India adjusted its startup rules this week, extending the period for deep tech companies to be treated as startups to 20 years and raising the revenue threshold for specific benefits to 3 billion rupees (about $33.12 million), according to TechCrunch. This move aims to support the longer development cycles typical of science- and engineering-led businesses. In other tech news, NBA star Giannis Antetokounmpo invested in prediction market Kalshi, while New York lawmakers proposed a moratorium on new data centers.
The Indian government's changes to its startup framework also included mobilizing public capital, hoping to help more deep tech companies reach commercial products, according to TechCrunch. The previous revenue threshold for startup-specific tax, grant, and regulatory benefits was 1 billion rupees (around $11.04 million).

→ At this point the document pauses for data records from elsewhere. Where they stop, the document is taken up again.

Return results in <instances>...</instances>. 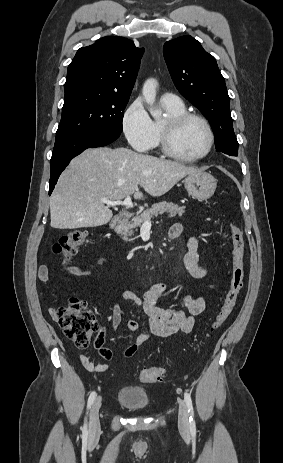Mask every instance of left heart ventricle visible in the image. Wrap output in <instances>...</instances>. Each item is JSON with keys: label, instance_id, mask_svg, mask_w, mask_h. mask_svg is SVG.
Wrapping results in <instances>:
<instances>
[{"label": "left heart ventricle", "instance_id": "b2bd125f", "mask_svg": "<svg viewBox=\"0 0 283 463\" xmlns=\"http://www.w3.org/2000/svg\"><path fill=\"white\" fill-rule=\"evenodd\" d=\"M175 149L184 156L194 157L202 154L208 145V133L199 120L184 123L174 137Z\"/></svg>", "mask_w": 283, "mask_h": 463}]
</instances>
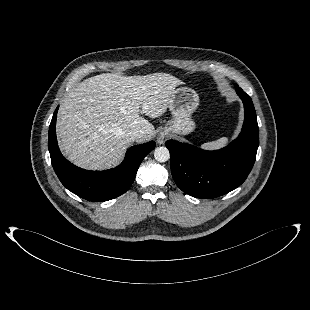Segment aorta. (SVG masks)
Here are the masks:
<instances>
[{
  "label": "aorta",
  "instance_id": "aorta-1",
  "mask_svg": "<svg viewBox=\"0 0 310 310\" xmlns=\"http://www.w3.org/2000/svg\"><path fill=\"white\" fill-rule=\"evenodd\" d=\"M154 158L161 163L168 161L170 159L169 150L164 146L157 147L154 151Z\"/></svg>",
  "mask_w": 310,
  "mask_h": 310
}]
</instances>
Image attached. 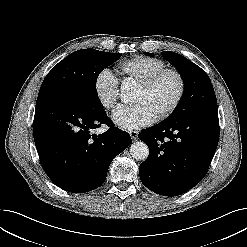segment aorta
<instances>
[{"label":"aorta","instance_id":"1","mask_svg":"<svg viewBox=\"0 0 247 247\" xmlns=\"http://www.w3.org/2000/svg\"><path fill=\"white\" fill-rule=\"evenodd\" d=\"M130 88L127 85H123L121 87V99L123 102H128L131 98ZM130 153L132 157L136 160H146L149 155V148L148 146L142 142L137 141L131 144L130 146Z\"/></svg>","mask_w":247,"mask_h":247}]
</instances>
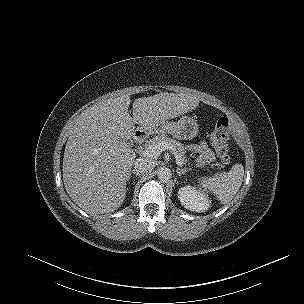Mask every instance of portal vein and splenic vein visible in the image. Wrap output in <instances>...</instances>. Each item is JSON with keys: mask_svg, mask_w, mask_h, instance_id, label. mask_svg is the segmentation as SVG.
<instances>
[{"mask_svg": "<svg viewBox=\"0 0 304 304\" xmlns=\"http://www.w3.org/2000/svg\"><path fill=\"white\" fill-rule=\"evenodd\" d=\"M168 145L164 142L155 144L153 146H150L148 148H146L145 150H142V154H144L147 157H156L158 155H160L163 151H165L166 149H168ZM175 158H176V162L178 165H181L182 162L180 161L178 155L174 154Z\"/></svg>", "mask_w": 304, "mask_h": 304, "instance_id": "18ae733b", "label": "portal vein and splenic vein"}]
</instances>
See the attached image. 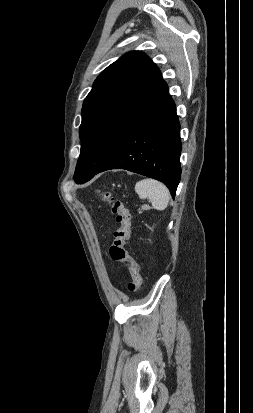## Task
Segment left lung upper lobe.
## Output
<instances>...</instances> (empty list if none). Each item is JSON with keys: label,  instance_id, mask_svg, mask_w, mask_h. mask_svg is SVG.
Segmentation results:
<instances>
[{"label": "left lung upper lobe", "instance_id": "left-lung-upper-lobe-1", "mask_svg": "<svg viewBox=\"0 0 253 413\" xmlns=\"http://www.w3.org/2000/svg\"><path fill=\"white\" fill-rule=\"evenodd\" d=\"M167 89L160 70L141 51L126 53L97 77L82 107L75 182L105 163Z\"/></svg>", "mask_w": 253, "mask_h": 413}]
</instances>
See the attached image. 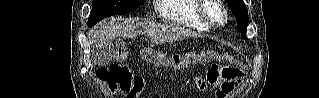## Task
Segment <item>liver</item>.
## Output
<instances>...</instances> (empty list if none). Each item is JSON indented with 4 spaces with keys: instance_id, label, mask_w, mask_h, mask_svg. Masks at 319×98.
<instances>
[{
    "instance_id": "1",
    "label": "liver",
    "mask_w": 319,
    "mask_h": 98,
    "mask_svg": "<svg viewBox=\"0 0 319 98\" xmlns=\"http://www.w3.org/2000/svg\"><path fill=\"white\" fill-rule=\"evenodd\" d=\"M143 34L149 36L152 43L160 44L183 40L199 35L175 25L156 24L151 22H119L110 20L105 24L96 26L93 30L91 43L94 47L103 43H109L118 37L135 38Z\"/></svg>"
}]
</instances>
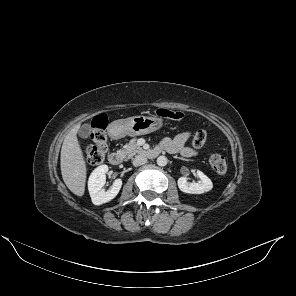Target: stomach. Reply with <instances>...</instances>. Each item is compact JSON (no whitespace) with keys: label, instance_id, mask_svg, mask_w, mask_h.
<instances>
[{"label":"stomach","instance_id":"1","mask_svg":"<svg viewBox=\"0 0 296 296\" xmlns=\"http://www.w3.org/2000/svg\"><path fill=\"white\" fill-rule=\"evenodd\" d=\"M163 121L159 117L133 116L113 122L115 131L120 136H137L154 132L160 129Z\"/></svg>","mask_w":296,"mask_h":296}]
</instances>
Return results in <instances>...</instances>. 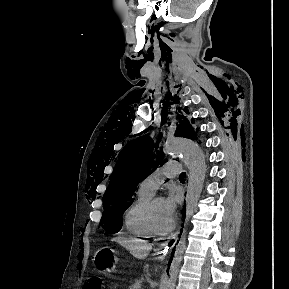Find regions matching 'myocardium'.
I'll return each mask as SVG.
<instances>
[{
    "label": "myocardium",
    "mask_w": 289,
    "mask_h": 289,
    "mask_svg": "<svg viewBox=\"0 0 289 289\" xmlns=\"http://www.w3.org/2000/svg\"><path fill=\"white\" fill-rule=\"evenodd\" d=\"M158 199H162V197L159 195H153L149 199V201L146 205V208H145V220H146V223H147L149 230L154 235H166L174 229L175 223H174V221H171L170 225L167 226L166 228H160L156 225L154 217H153V205H154L155 201Z\"/></svg>",
    "instance_id": "myocardium-1"
}]
</instances>
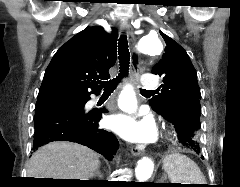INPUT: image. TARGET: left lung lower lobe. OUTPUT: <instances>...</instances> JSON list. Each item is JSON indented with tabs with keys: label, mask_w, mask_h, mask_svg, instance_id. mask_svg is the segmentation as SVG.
<instances>
[{
	"label": "left lung lower lobe",
	"mask_w": 240,
	"mask_h": 187,
	"mask_svg": "<svg viewBox=\"0 0 240 187\" xmlns=\"http://www.w3.org/2000/svg\"><path fill=\"white\" fill-rule=\"evenodd\" d=\"M166 119L174 125L178 133L179 142L184 147L199 153L198 131L194 128V126L183 123H175L168 118Z\"/></svg>",
	"instance_id": "obj_1"
}]
</instances>
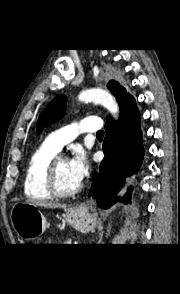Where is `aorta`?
<instances>
[{
  "label": "aorta",
  "mask_w": 180,
  "mask_h": 294,
  "mask_svg": "<svg viewBox=\"0 0 180 294\" xmlns=\"http://www.w3.org/2000/svg\"><path fill=\"white\" fill-rule=\"evenodd\" d=\"M81 102H95L105 107L113 116L119 114V106L115 98L107 91L93 88L82 91L78 96Z\"/></svg>",
  "instance_id": "1"
}]
</instances>
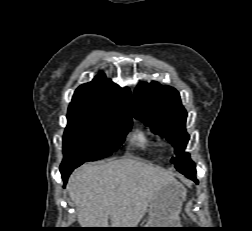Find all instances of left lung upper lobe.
Returning <instances> with one entry per match:
<instances>
[{"label":"left lung upper lobe","instance_id":"obj_1","mask_svg":"<svg viewBox=\"0 0 252 231\" xmlns=\"http://www.w3.org/2000/svg\"><path fill=\"white\" fill-rule=\"evenodd\" d=\"M132 107L136 119L176 146V157L171 162L180 173L196 170L190 154L184 152L189 140L185 129L187 112L176 89L155 81L139 84L132 98Z\"/></svg>","mask_w":252,"mask_h":231}]
</instances>
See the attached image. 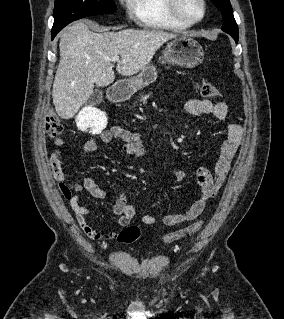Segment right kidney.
I'll return each instance as SVG.
<instances>
[{
  "mask_svg": "<svg viewBox=\"0 0 284 319\" xmlns=\"http://www.w3.org/2000/svg\"><path fill=\"white\" fill-rule=\"evenodd\" d=\"M77 127L81 131L91 128L93 132L101 133L107 125L105 113L93 107L83 108L76 117Z\"/></svg>",
  "mask_w": 284,
  "mask_h": 319,
  "instance_id": "right-kidney-1",
  "label": "right kidney"
}]
</instances>
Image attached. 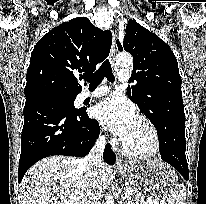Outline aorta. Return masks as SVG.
<instances>
[{
  "instance_id": "1",
  "label": "aorta",
  "mask_w": 206,
  "mask_h": 204,
  "mask_svg": "<svg viewBox=\"0 0 206 204\" xmlns=\"http://www.w3.org/2000/svg\"><path fill=\"white\" fill-rule=\"evenodd\" d=\"M133 62L132 56L128 53H120L116 57V63L119 66L126 67L131 65ZM115 200L113 196H109L105 204H114Z\"/></svg>"
}]
</instances>
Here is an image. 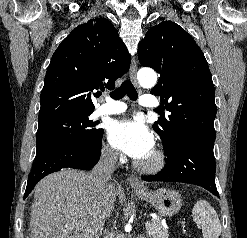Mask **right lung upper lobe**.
I'll return each mask as SVG.
<instances>
[{
	"instance_id": "1",
	"label": "right lung upper lobe",
	"mask_w": 247,
	"mask_h": 238,
	"mask_svg": "<svg viewBox=\"0 0 247 238\" xmlns=\"http://www.w3.org/2000/svg\"><path fill=\"white\" fill-rule=\"evenodd\" d=\"M131 56L108 20L96 18L76 27L58 46L40 96L39 122L93 113L92 91L113 89Z\"/></svg>"
}]
</instances>
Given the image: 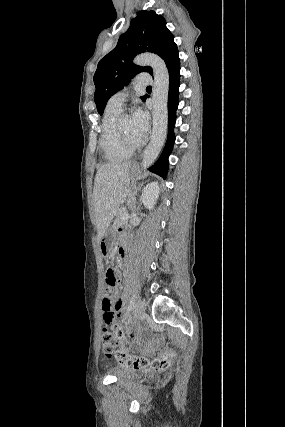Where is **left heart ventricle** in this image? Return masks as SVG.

Meanwhile, NBA star Giannis Antetokounmpo announced Friday that he had joined prediction market Kalshi as a shareholder, making him the first NBA player to invest directly in the company, according to TechCrunch. "The internet is full of opinions. I decided it was time to make some of my own," the two-time NBA MVP said in a social media post. However, the announcement was met with criticism on social media, with some users raising concerns about potential conflicts of interest. The NBAs recent collective bargaining agreement allows players to advertise and take stakes of up to 1% in sports betting companies, as long as they are not directly involved in the betting operations, according to The Athletic.
In New York, state lawmakers introduced a bill that would impose a moratorium of at least three years on permits for the construction and operation of new data centers, according to TechCrunch. This follows concerns from both Democrats and Republicans about the impact of data centers on surrounding communities, including increased home electricity bills. New York is at least the sixth state to consider pausing construction of new data centers, according to Wired.
In other financial news, AI chipmaker Cerebras Systems announced it raised $1 billion in fresh capital at a valuation of $23 billion, nearly tripling its valuation in just six months. Benchmark Capital, one of Cerebras' earliest backers, invested at least $225 million in the latest round, according to a person familiar with the deal, reported TechCrunch. Benchmark first invested in Cerebras when it led the startup's $27 million Series A in 2016.
Finally, the Super Bowl, held in Silicon Valley this Sunday, is expected to be attended by numerous tech figures, including YouTube CEO Neal Mohan and Apple's Tim Cook, according to TechCrunch. Longtime VC Venky Ganesan from Menlo Ventures commented on the event, saying it was "tech billionaires who got picked last in gym class paying 50,000 to pretend they're friends with the guys who got picked first."